Penam as instituições que não possuem estas lideranças. Amargam sem avançar as instituições que têm lideranças que ao contrário de iluminar, com a força de sua força espiritual e inteligência criativa, os cargos que ocupam, vivem o devaneio de serem iluminadas pelos cargos que ocupam. Não ousa quem ocupa um cargo ou desempenha uma responsabilidade, seja ela qual for, quem apenas encontrou, no cargo que exerce ou na responsabilidade atribuída, um lugar ao sol. Só ousa, neste tempo de ousar, quem cultiva dons e referências espirituais e morais que propiciam iluminação singular, com inovações criativas e propostas audaciosas, para os funcionamentos sob sua responsabilidade.

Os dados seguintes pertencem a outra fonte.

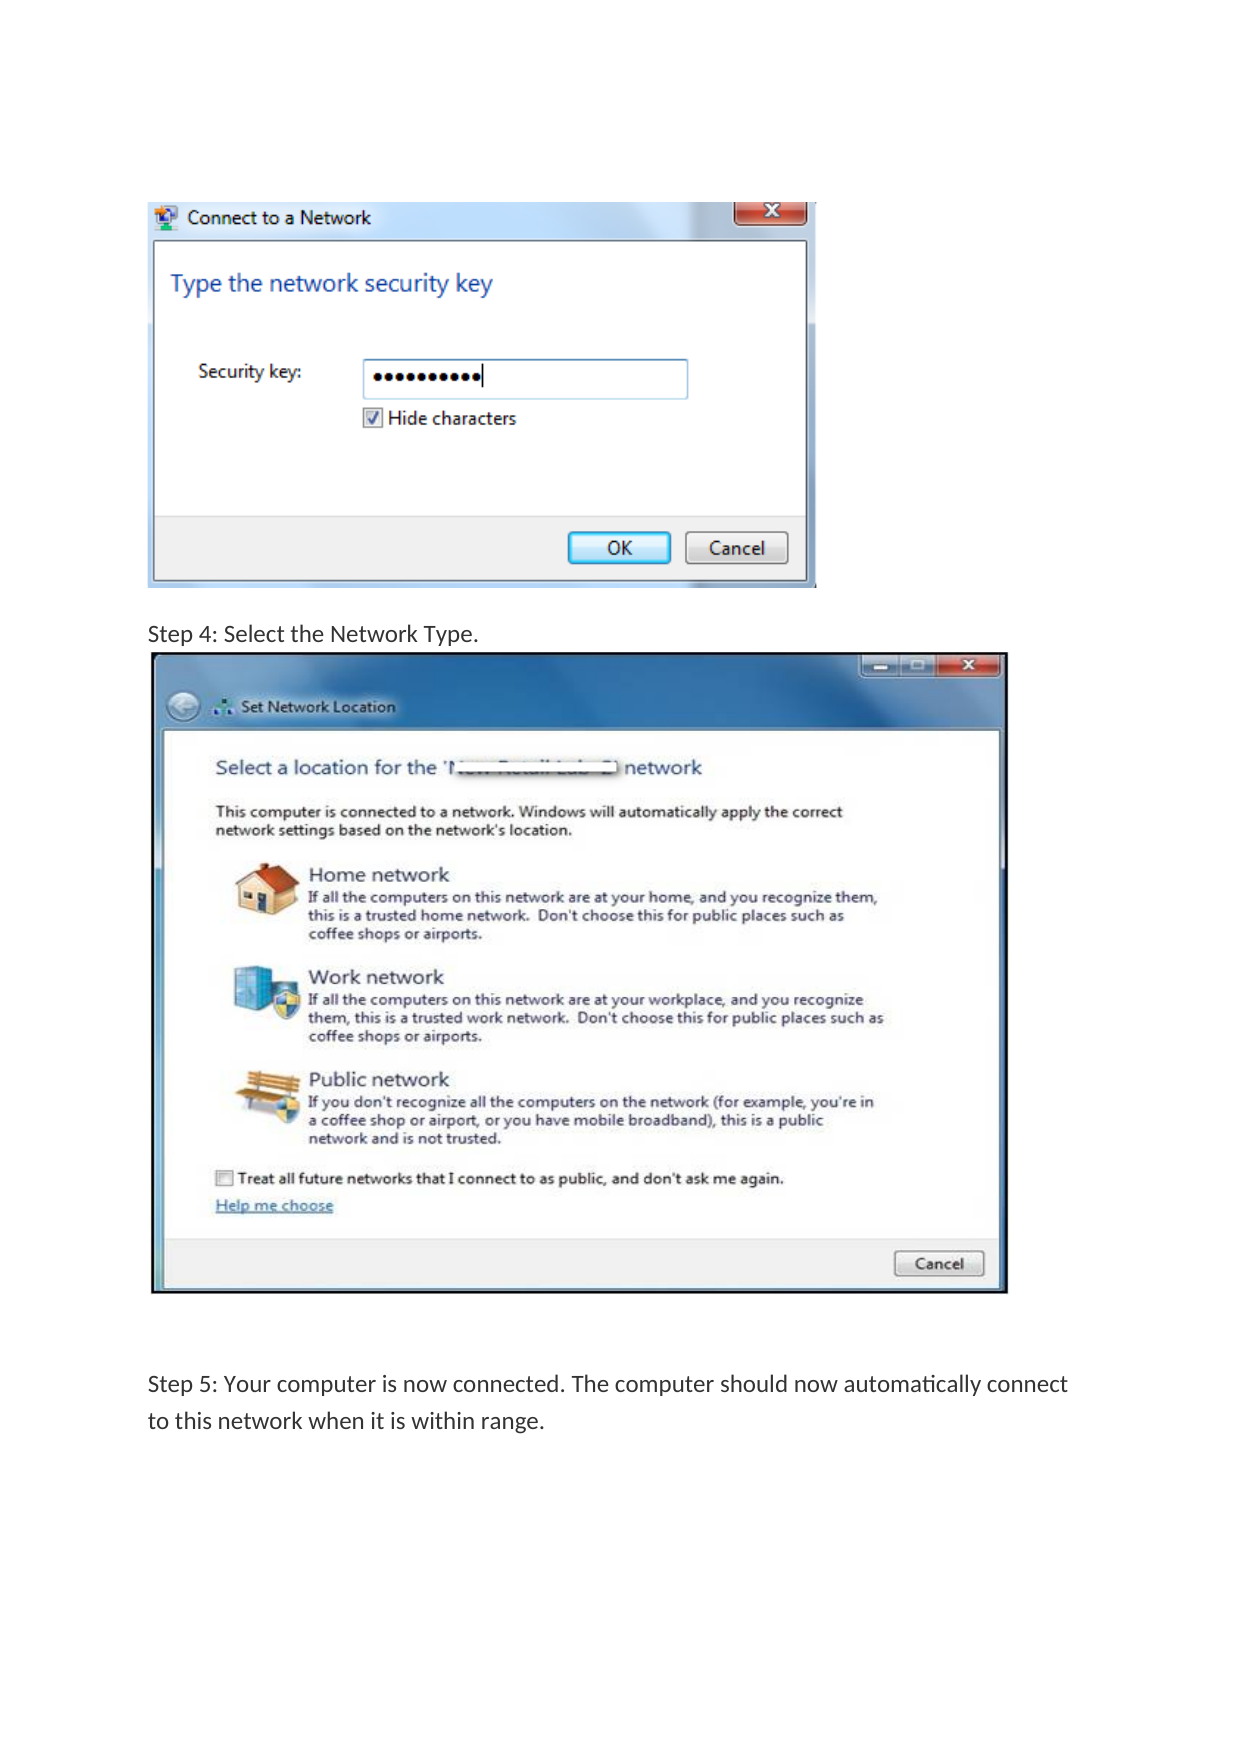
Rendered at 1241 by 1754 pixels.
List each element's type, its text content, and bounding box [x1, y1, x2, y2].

Neste tempo de ousar é tempo de combate à mediocridade que crassa por todo canto. A mediocridade é a contramão da coragem de ousar. Seus sintomas aparecem nas antífonas de lamentação, na justificação estéril de que isto já se tentou, na fixação do que já se fez, na incapacidade de posturas audaciosas que mudem dinâmicas de costumes e hábitos obsoletos e já irrelevantes. O ponto de apoio para ousar, a crise contemporânea está apontando, embora com dificuldades para se admitir, é uma base espiritual, transcendente e eivada de valores morais e éticos, como a fonte inesgotável do Evangelho de Jesus Cristo, sua vida e sua missão. O enraizamento em ideologias na contramão da espiritualidade e do contato com valores morais, bem como a arraigada concepção de que a economia, o mercado, definem a vida, atrasam o passo novo na capacitação para as exigências próprias deste tempo de ousar.

Agora é a hora do surgimento de lideranças que, apoiadas no fulcro de novos valores morais e éticos, assentadas na força da espiritualidade, tenham força para de congregação rebatizando sentimentos, ideais e fomentando a coragem de viver e lutar por razões mais nobres, comprometidas sempre com o bem de todos e com o sonho de uma nova ordem econômica, social e política. As inovações técnicas e mesmo as indicações estratégicas não terão consistência, com força de mudança, sem o sustento de lideranças que podem ousar porque têm este indispensável substrato para fazer ver e experimentar que a força que sustenta está para além da simples ideologia ou de comandos com cheiro de dominação. As instituições religiosas, governamentais, civis e todas as outras estão desafiadas a abrir o ciclo novo deste tempo novo, tempo de ousar.